• **What the exercise asks**: Would you please transcribe the data in full and exactly, excluding images?

• **Data provided**:
------------------------
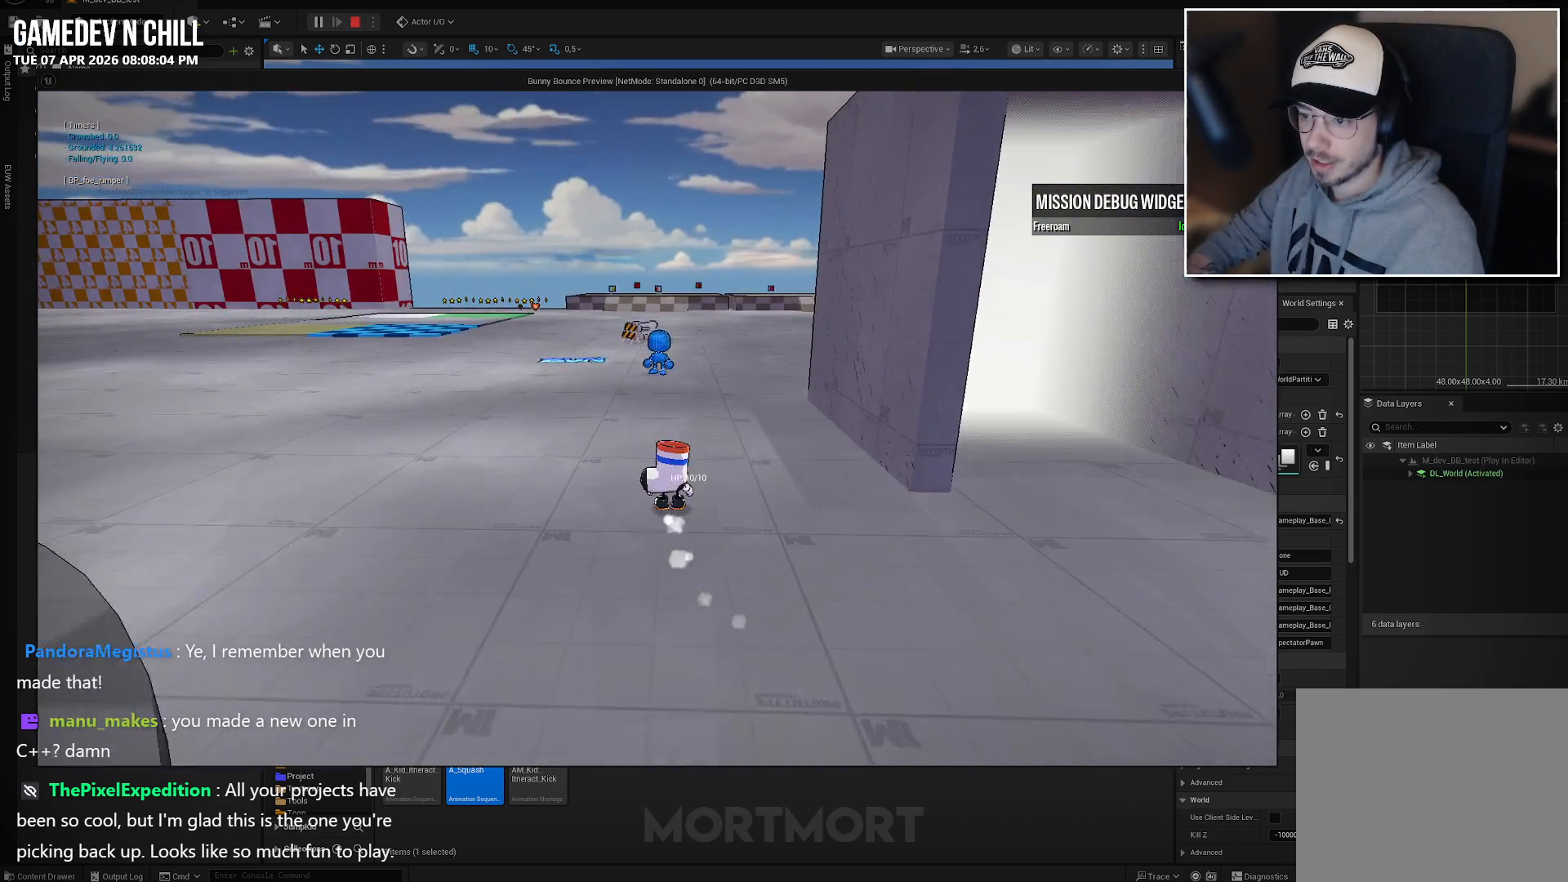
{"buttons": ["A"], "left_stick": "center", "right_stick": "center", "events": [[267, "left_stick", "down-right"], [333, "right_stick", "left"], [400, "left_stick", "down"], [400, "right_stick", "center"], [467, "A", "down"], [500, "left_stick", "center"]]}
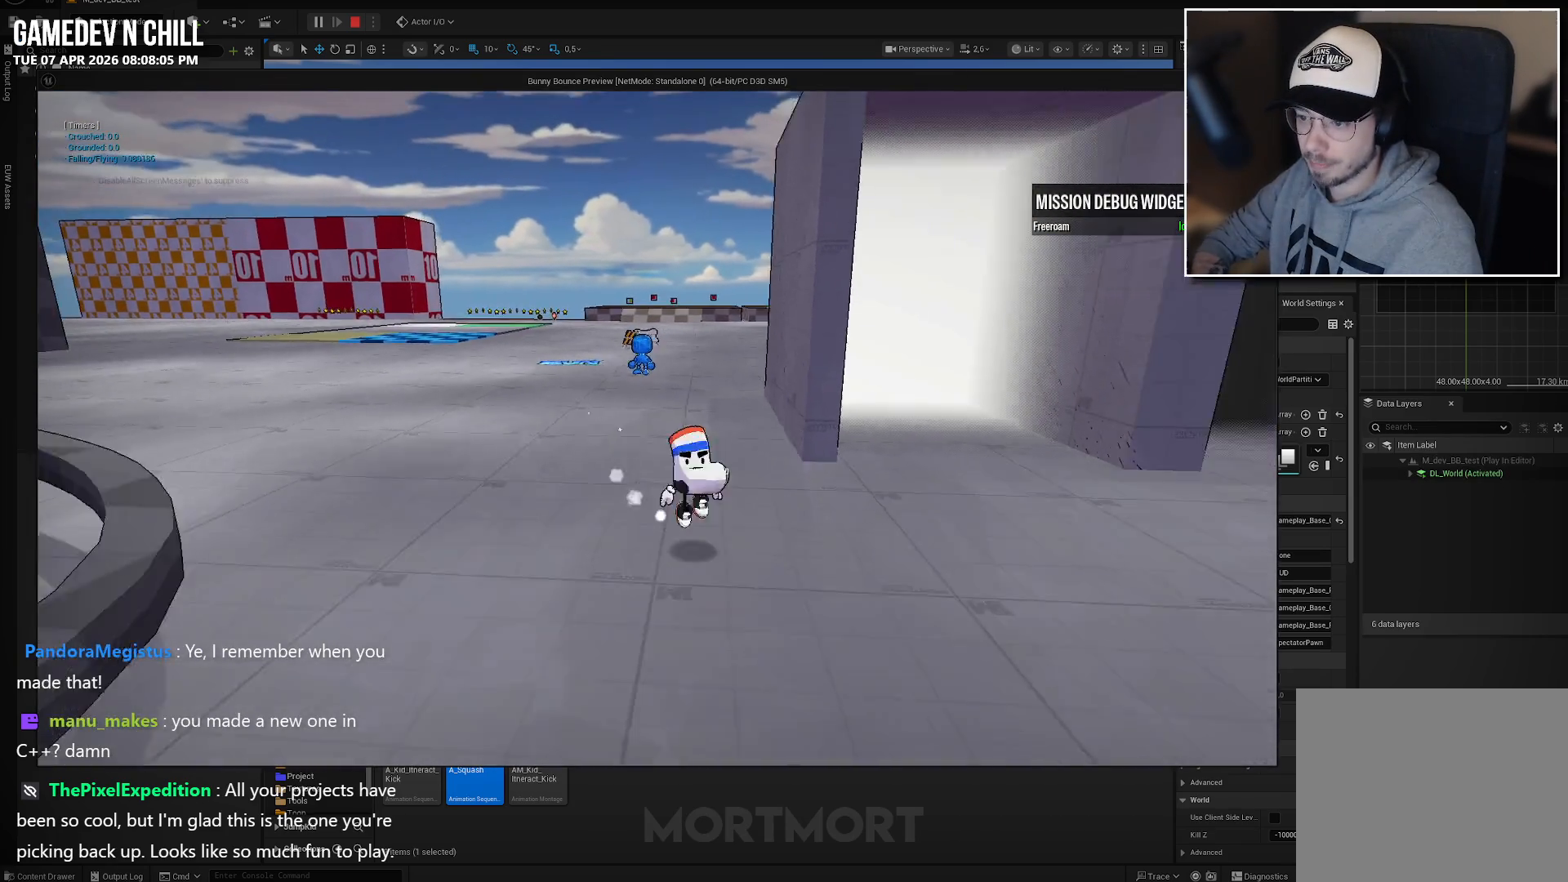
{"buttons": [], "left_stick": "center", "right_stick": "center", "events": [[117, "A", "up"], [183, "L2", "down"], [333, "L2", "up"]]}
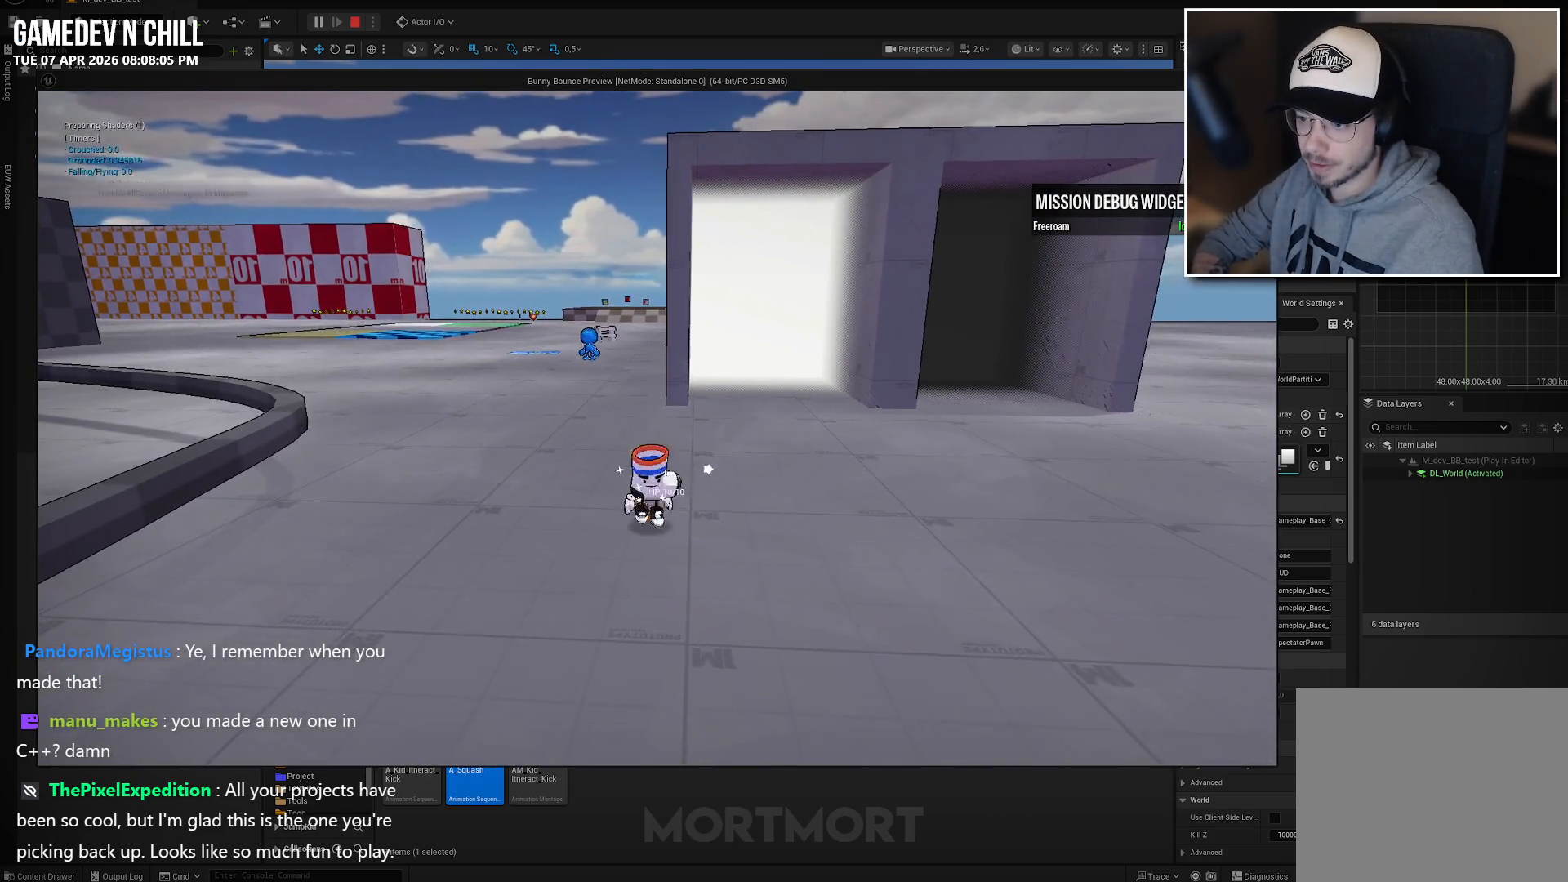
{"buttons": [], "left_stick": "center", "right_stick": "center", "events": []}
------------------------
• **Completed exercise**:
{"buttons": ["A"], "left_stick": "center", "right_stick": "center", "events": [[267, "left_stick", "down-right"], [333, "right_stick", "left"], [400, "left_stick", "down"], [400, "right_stick", "center"], [467, "A", "down"], [500, "left_stick", "center"]]}
{"buttons": [], "left_stick": "center", "right_stick": "center", "events": [[117, "A", "up"], [183, "L2", "down"], [333, "L2", "up"]]}
{"buttons": [], "left_stick": "center", "right_stick": "center", "events": []}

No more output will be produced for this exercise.